#### REQUIRED WORK
Write out the part of the passage on the credit bubble that starts at "One thing is" and ends at "the working class.", word for word.

#### PROVIDED PASSAGE
Despite keeping interest rates down, economic growth in the US slowed to O.7 per cent in the first quarter of 2007, its lowest growth rate since 2003. The big money people know that the deflationary impact of China’s boom is declining. They know that interest rates will have to go up again, and again. House prices in the USA are already falling as prospective buyers desert the market. Millions of middle class and working class homeowners know they cannot risk extending their personal credit by remortgaging their homes, so consumer spending is down. In the “sub-prime” sector, millions more face eviction if rates rise any higher.

Growth in “new money forms”

Meanwhile, the speculative fever of the last years has seen mortgages being “repackaged” into new forms of money called Collateralised Debt Obligations, in which big tranches of mortgages owned by major lenders are themselves lent on to other capitalists or even used as means of payment. Last year saw a record issue of $470bn of these. These classic examples of what the bosses call “sophisticated instrument” and what Karl Marx called “insane forms” of capital, can now be seen to carry a deadly sting in their tails. The problems in the sub prime mortgage market do not just affect a handful of lenders who lend money to poor people. It is a mass of capital on which a huge amount of other lending and investment is based – and it is chronically overvalued and insecure.

Today, the face value of all this fictitious capital is much greater than the value of the real production that supposedly underlies it. It is only a matter of time before this comes to an end. The readjustment of these fake values to real values is what the capitalists call a credit crunch: Marxists call it the onset of a capitalist crisis.

“Sooner or later”, the BIS says, “the cycle will turn and default rates will begin to rise.” One leading financial consultant, Tim Lee of pi Economics, told the Financial Times on 25 June that the idea that the Federal Reserve will be able to bail out investors once again is “a failure to understand the unique nature of this global credit bubble and the consequences of its inevitable collapse.” Unless inflation is allowed to rise sharply in Japan and America, he said, “global deflationary collapse will be inevitable once the credit bubble bursts.”

One thing is clear: once the bosses wake up to the fact that a major devaluation of capital is inevitable, they will try to shift the burden away from themselves and onto others: other countries, other currencies and, above all, onto the working class.

#### ENTRIES SHOWN
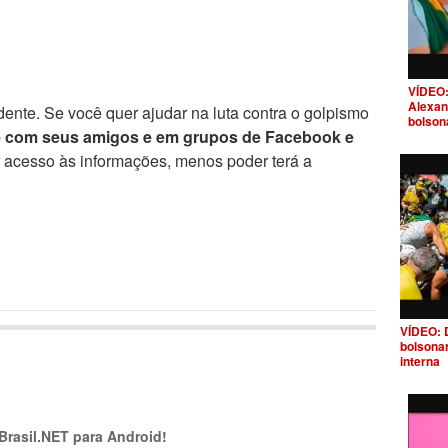
VÍDEO:
Alexan
ente. Se você quer ajudar na luta contra o golpismo
bolson
e com seus amigos e em grupos de Facebook e
r acesso às informações, menos poder terá a
VÍDEO: 
bolsona
interna
 Brasil.NET para Android!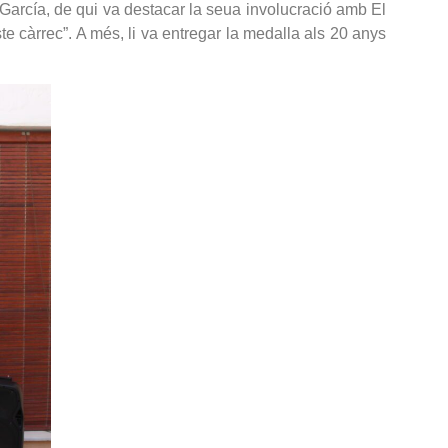
e García, de qui va destacar la seua involucració amb El
te càrrec”. A més, li va entregar la medalla als 20 anys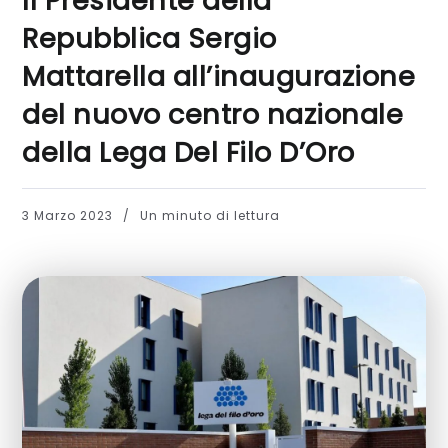
Il Presidente della
Repubblica Sergio
Mattarella all’inaugurazione
del nuovo centro nazionale
della Lega Del Filo D’Oro
3 Marzo 2023
Un minuto di lettura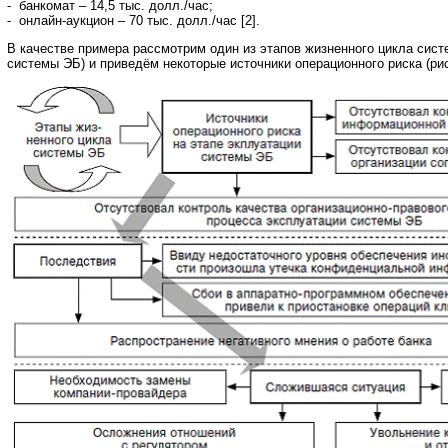
- банкомат – 14,5 тыс. долл./час;
- онлайн-аукцион – 70 тыс. долл./час [2].
В качестве примера рассмотрим один из этапов жизненного цикла сист
системы ЭБ) и приведём некоторые источники операционного риска (рис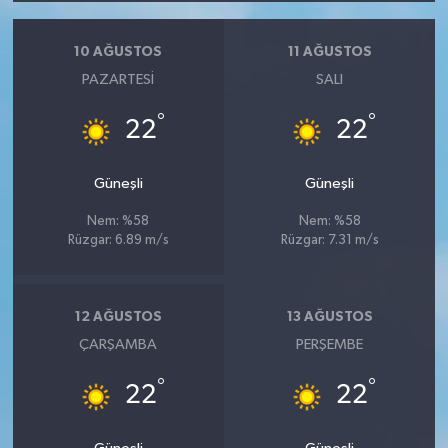
10 AĞUSTOS
11 AĞUSTOS
PAZARTESI
SALI
°
°
22
22
Güneşli
Güneşli
Nem: %58
Nem: %58
Rüzgar: 6.89 m/s
Rüzgar: 7.31 m/s
12 AĞUSTOS
13 AĞUSTOS
ÇARŞAMBA
PERŞEMBE
°
°
22
22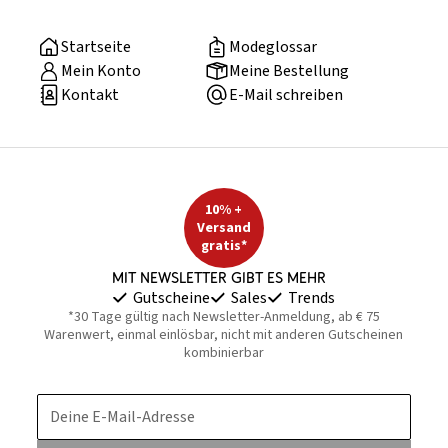
Startseite
Modeglossar
Mein Konto
Meine Bestellung
Kontakt
E-Mail schreiben
10% +
Versand
gratis*
Mit Newsletter gibt es mehr
Gutscheine
Sales
Trends
*30 Tage gültig nach Newsletter-Anmeldung, ab € 75
Warenwert, einmal einlösbar, nicht mit anderen Gutscheinen
kombinierbar
Deine E-Mail-Adresse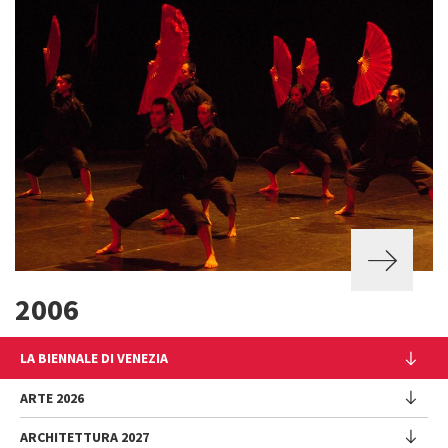
2006
LA BIENNALE DI VENEZIA
L'Istituzione
ARTE 2026
Cariche istituzionali
ARCHITETTURA 2027
Esposizione
Storia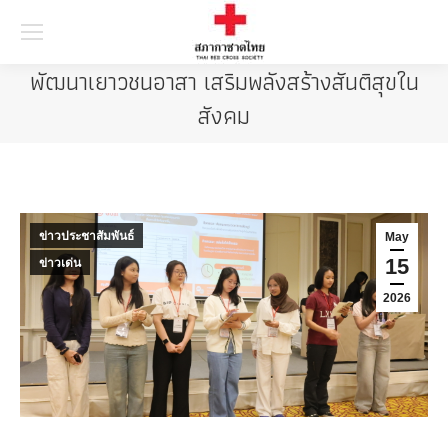
Searc
พัฒนาเยาวชนอาสา เสริมพลังสร้างสันติสุขใน
สังคม
ข่าวประชาสัมพันธ์
May
15
ข่าวเด่น
2026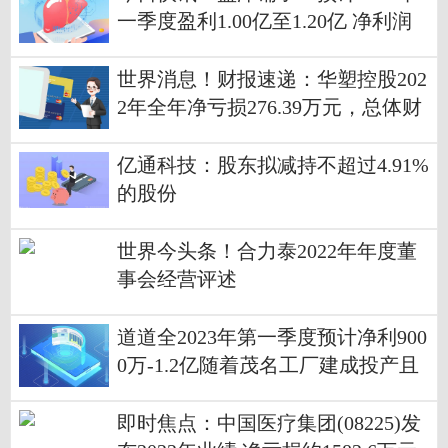
一季度盈利1.00亿至1.20亿 净利润
同比增长62.87%至95.44%
世界消息！财报速递：华塑控股202
2年全年净亏损276.39万元，总体财
务状况不佳
亿通科技：股东拟减持不超过4.91%
的股份
世界今头条！合力泰2022年年度董
事会经营评述
道道全2023年第一季度预计净利900
0万-1.2亿随着茂名工厂建成投产且
产能释放
即时焦点：中国医疗集团(08225)发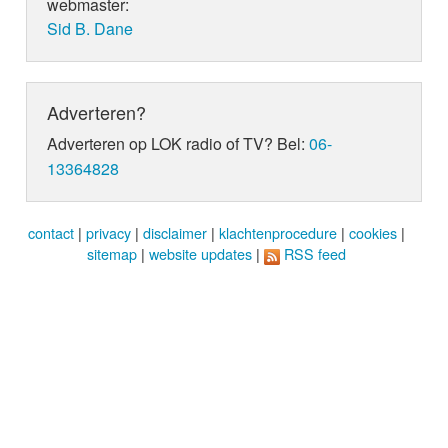
webmaster:
Sid B. Dane
Adverteren?
Adverteren op LOK radio of TV? Bel:
06-
13364828
contact
|
privacy
|
disclaimer
|
klachtenprocedure
|
cookies
|
sitemap
|
website updates
|
RSS feed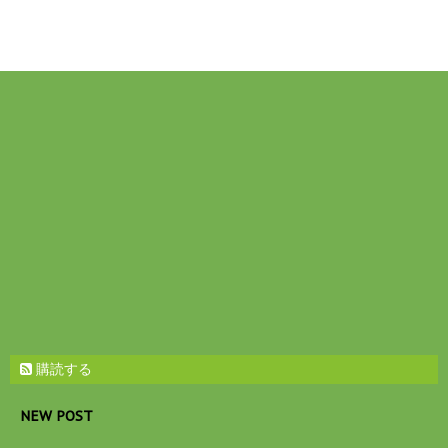
購読する
NEW POST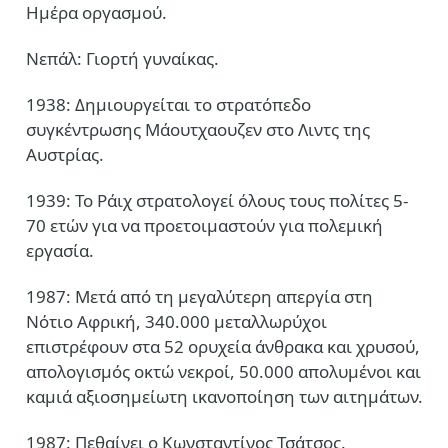
Ημέρα οργασμού.
Νεπάλ: Γιορτή γυναίκας.
1938: Δημιουργείται το στρατόπεδο
συγκέντρωσης Μάουτχαουζεν στο Λιντς της
Αυστρίας.
1939: Το Ράιχ στρατολογεί όλους τους πολίτες 5-
70 ετών για να προετοιμαστούν για πολεμική
εργασία.
1987: Μετά από τη μεγαλύτερη απεργία στη
Νότιο Αφρική, 340.000 μεταλλωρύχοι
επιστρέφουν στα 52 ορυχεία άνθρακα και χρυσού,
απολογισμός οκτώ νεκροί, 50.000 απολυμένοι και
καμιά αξιοσημείωτη ικανοποίηση των αιτημάτων.
1987: Πεθαίνει ο Κωνσταντίνος Τσάτσος.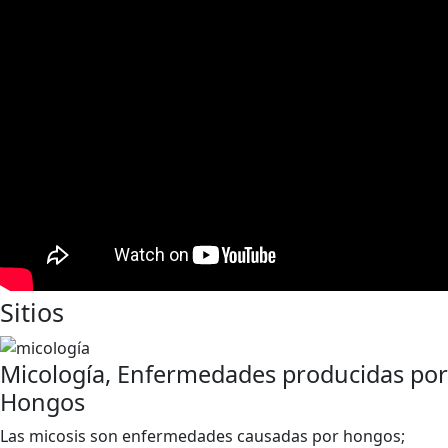
Sitios
Micología, Enfermedades producidas por
Hongos
Las micosis son enfermedades causadas por hongos;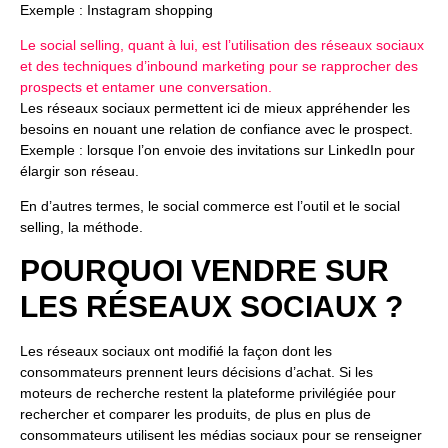
Exemple : Instagram shopping
Le social selling, quant à lui, est l’utilisation des réseaux sociaux
et des techniques d’inbound marketing pour se rapprocher des
prospects et entamer une conversation.
Les réseaux sociaux permettent ici de mieux appréhender les
besoins en nouant une relation de confiance avec le prospect.
Exemple : lorsque l’on envoie des invitations sur LinkedIn pour
élargir son réseau.
En d’autres termes, le social commerce est l’outil et le social
selling, la méthode.
POURQUOI VENDRE SUR
LES RÉSEAUX SOCIAUX ?
Les réseaux sociaux ont modifié la façon dont les
consommateurs prennent leurs décisions d’achat. Si les
moteurs de recherche restent la plateforme privilégiée pour
rechercher et comparer les produits, de plus en plus de
consommateurs utilisent les médias sociaux pour se renseigner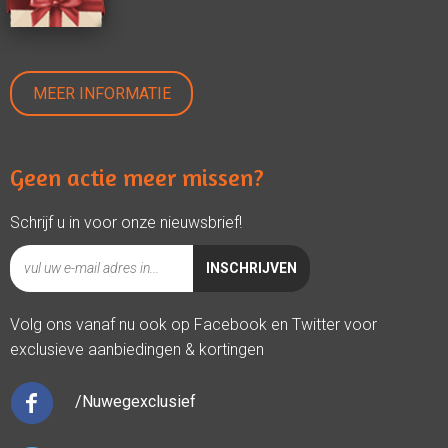
MEER INFORMATIE
Geen actie meer missen?
Schrijf u in voor onze nieuwsbrief!
Volg ons vanaf nu ook op Facebook en Twitter voor
exclusieve aanbiedingen & kortingen
/Nuwegexclusief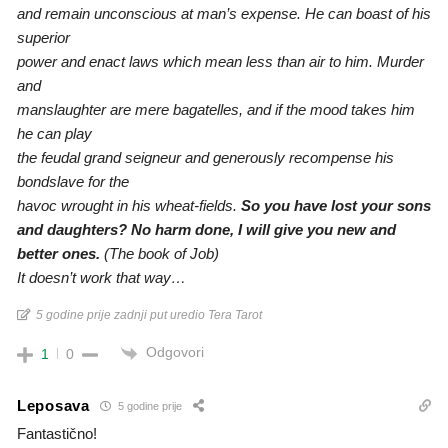
and remain unconscious at man’s expense. He can boast of his
superior
power and enact laws which mean less than air to him. Murder
and
manslaughter are mere bagatelles, and if the mood takes him
he can play
the feudal grand seigneur and generously recompense his
bondslave for the
havoc wrought in his wheat-fields.
So you have lost your sons
and daughters? No harm done, I will give you new and
better ones.
(The book of Job)
It doesn’t work that way…
5 godine prije zadnji put uredio Tera Tarot
Odgovori
1
0
Leposava
5 godine prije
Fantastično!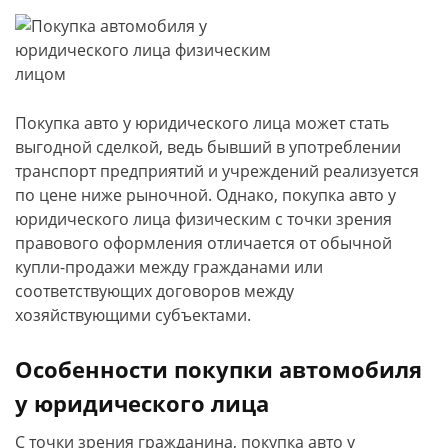
Покупка авто у юридического лица может стать
выгодной сделкой, ведь бывший в употреблении
транспорт предприятий и учреждений реализуется
по цене ниже рыночной. Однако, покупка авто у
юридического лица физическим с точки зрения
правового оформления отличается от обычной
купли-продажи между гражданами или
соответствующих договоров между
хозяйствующими субъектами.
Особенности покупки автомобиля
у юридического лица
С точки зрения гражданина, покупка авто у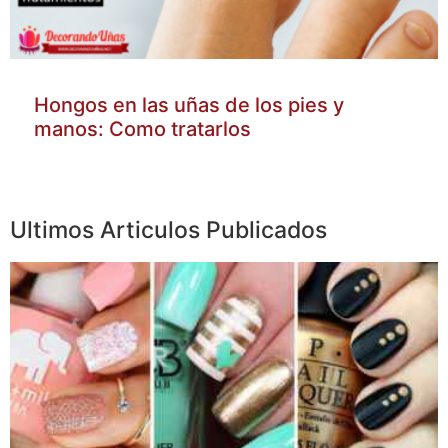
Hongos en las uñas de los pies y
manos: Como tratarlos
Ultimos Articulos Publicados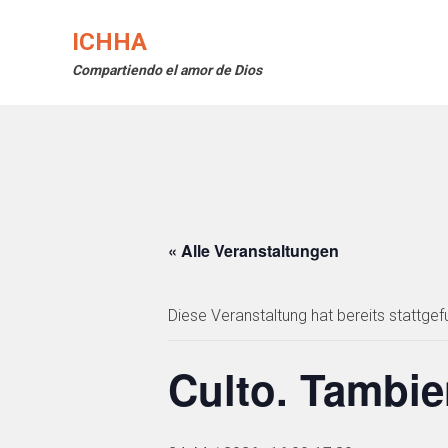
Skip
to
ICHHA
content
Compartiendo el amor de Dios
« Alle Veranstaltungen
Diese Veranstaltung hat bereits stattgef
Culto. Tambie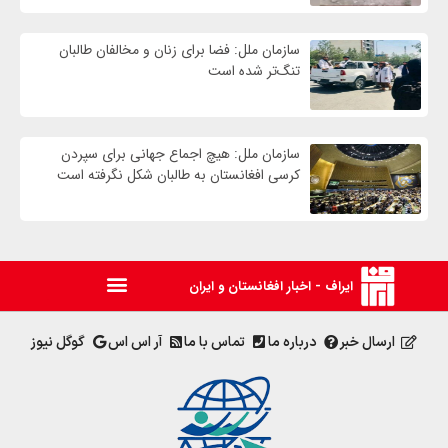
سازمان ملل: فضا برای زنان و مخالفان طالبان
تنگ‌تر شده است
سازمان ملل: هیچ اجماع جهانی برای سپردن
کرسی افغانستان به طالبان شکل نگرفته است
ایراف - اخبار افغانستان و ایران
ارسال خبر
درباره ما
تماس با ما
آر اس اس
گوگل نیوز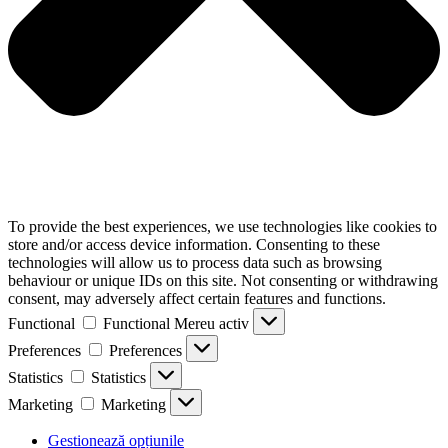
To provide the best experiences, we use technologies like cookies to
store and/or access device information. Consenting to these
technologies will allow us to process data such as browsing
behaviour or unique IDs on this site. Not consenting or withdrawing
consent, may adversely affect certain features and functions.
Functional
Functional
Mereu activ
Preferences
Preferences
Statistics
Statistics
Marketing
Marketing
Gestionează opțiunile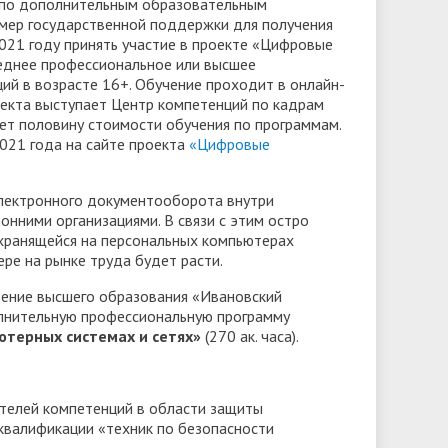
я по дополнительным образовательным
мер государственной поддержки для получения
021 году принять участие в проекте «Цифровые
еднее профессиональное или высшее
й в возрасте 16+. Обучение проходит в онлайн-
оекта выступает Центр компетенций по кадрам
ет половину стоимости обучения по программам.
2021 года на сайте проекта
«Цифровые
электронного документооборота внутри
онними организациями. В связи с этим остро
 хранящейся на персональных компьютерах
ре на рынке труда будет расти.
ение высшего образования «Ивановский
олнительную профессиональную программу
терных системах и сетях»
(270 ак. часа).
ателей компетенций в области защиты
квалификации «техник по безопасности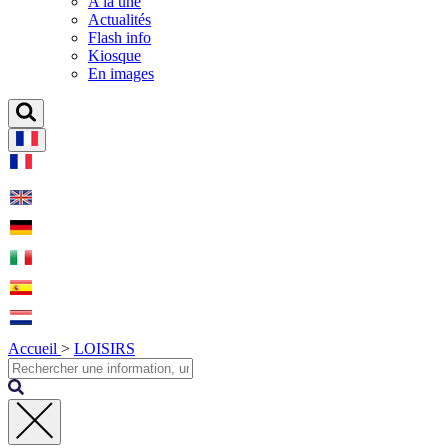
A la une
Actualités
Flash info
Kiosque
En images
Accueil
>
LOISIRS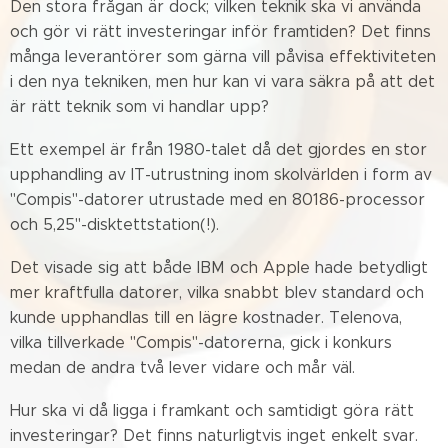
Den stora frågan är dock; vilken teknik ska vi använda
och gör vi rätt investeringar inför framtiden? Det finns
många leverantörer som gärna vill påvisa effektiviteten
i den nya tekniken, men hur kan vi vara säkra på att det
är rätt teknik som vi handlar upp?
Ett exempel är från 1980-talet då det gjordes en stor
upphandling av IT-utrustning inom skolvärlden i form av
"Compis"-datorer utrustade med en 80186-processor
och 5,25"-disktettstation(!).
Det visade sig att både IBM och Apple hade betydligt
mer kraftfulla datorer, vilka snabbt blev standard och
kunde upphandlas till en lägre kostnader. Telenova,
vilka tillverkade "Compis"-datorerna, gick i konkurs
medan de andra två lever vidare och mår väl.
Hur ska vi då ligga i framkant och samtidigt göra rätt
investeringar? Det finns naturligtvis inget enkelt svar.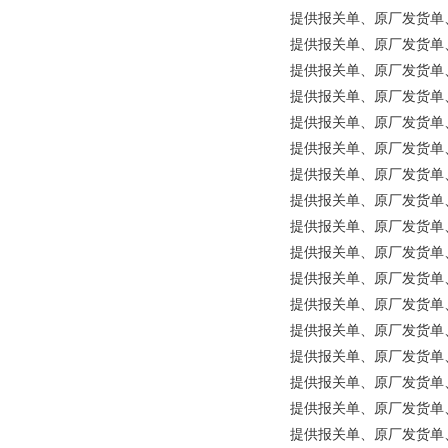
提供报关单、原厂发货单、原产
提供报关单、原厂发货单、原
提供报关单、原厂发货单、原产地
提供报关单、原厂发货单、原产
提供报关单、原厂发货单、原
提供报关单、原厂发货单、原产
提供报关单、原厂发货单、原产地
提供报关单、原厂发货单、原产地
提供报关单、原厂发货单、原
提供报关单、原厂发货单、原产
提供报关单、原厂发货单、原产
提供报关单、原厂发货单、原
提供报关单、原厂发货单、原产
提供报关单、原厂发货单、原产地
提供报关单、原厂发货单、原产地
提供报关单、原厂发货单、原产地
提供报关单、原厂发货单、原产地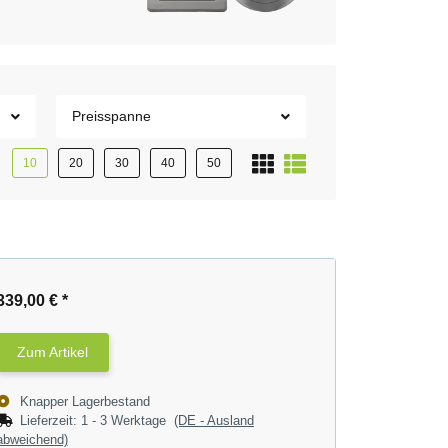
Preisspanne
10
20
30
40
50
339,00 €
*
Zum Artikel
Knapper Lagerbestand
Lieferzeit:
1 - 3 Werktage
(DE - Ausland
abweichend)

#### FINISHED TASK
One thing is clear: once the bosses wake up to the fact that a major devaluation of capital is inevitable, they will try to shift the burden away from themselves and onto others: other countries, other currencies and, above all, onto the working class.